Слух об этом ночном нападении быстро разнесся по Москве. Началось, казалось, энергичное следствие. Инженер Николай Афанасьевич Тютчев поднял тревогу о грабеже и подал челобитную в полицеймейстерскую канцелярию, обвиняя в разбойном нападении вдову ротмистра гвардии Дарью Николаевну Салтыкову с челядинцами. Главной уликой против нее был найденный близ пруда труп убитого «пороховым орудием» дворового человека Салтыковой.

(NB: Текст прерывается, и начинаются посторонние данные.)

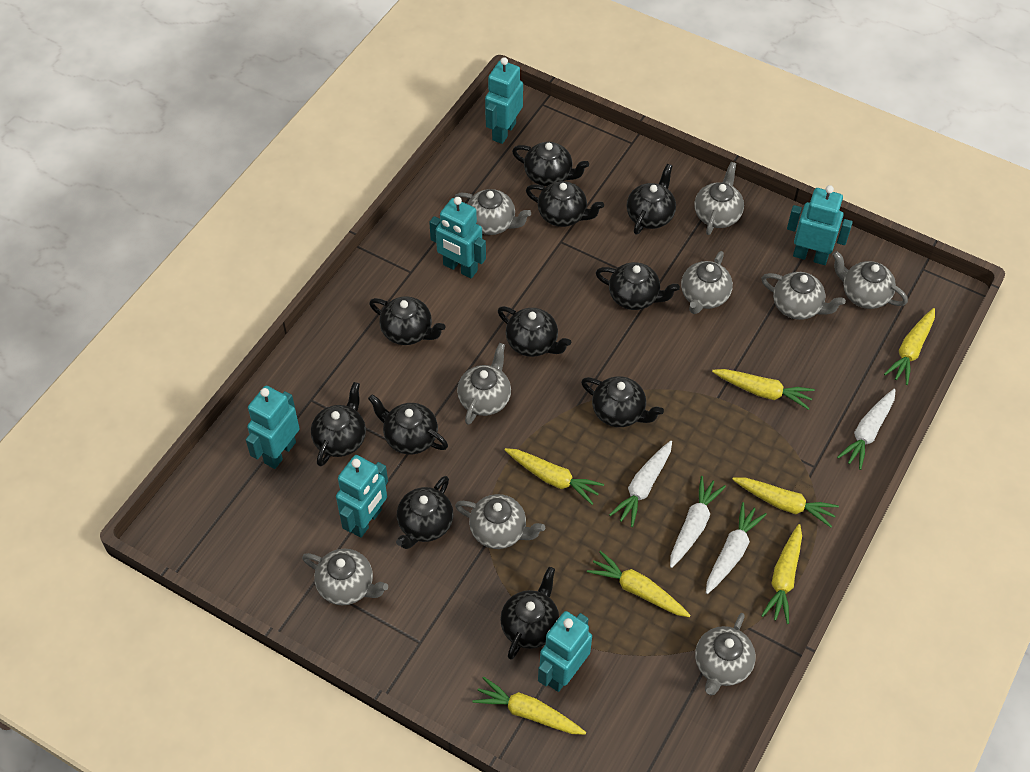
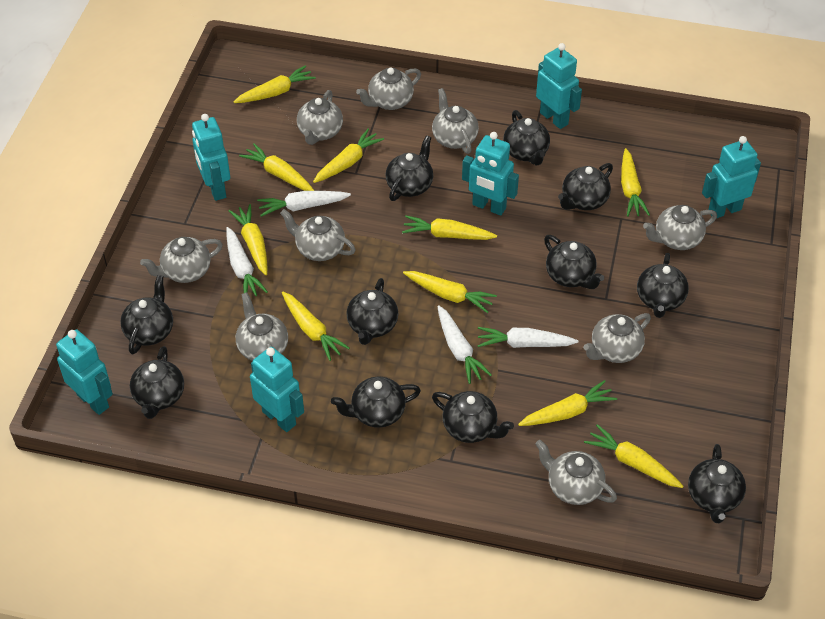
yellow carrot: 7 -> 10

Но, несмотря на это, дело затянулось, и, в конце концов, полицеймейстерская канцелярия не нашла данных для следствия, и дело как-то быстро было замято и забыто, тем более, что и Николай Афанасьевич, измученный судебной волокитой, по настояни, своей невесты, отказался от доноса, заявив, что вделал это сгоряча, по недомыслию и готов просить у Дарьи Салтыковой «публичной милости». До «публичной милости» его не довели, но взыскали значительный штраф, заплаченный, конечно, Панютиной. Тютчев вышел по болезни в отставку и уехал в именье Панютиной в Орловскую губернию, где и обвенчался с ней.

Все эти похождения первых годов вдовства Дарьи Николаевны не представляют не только ни малейшего вымысла, но и ни малейших прикрас автора. Все это занесено на страницы подлинных о ней дел, производившихся в тогдашней московской полицеймейстерской канцелярии, и, быть может, до сих пора дела эти хранятся в московских архивах.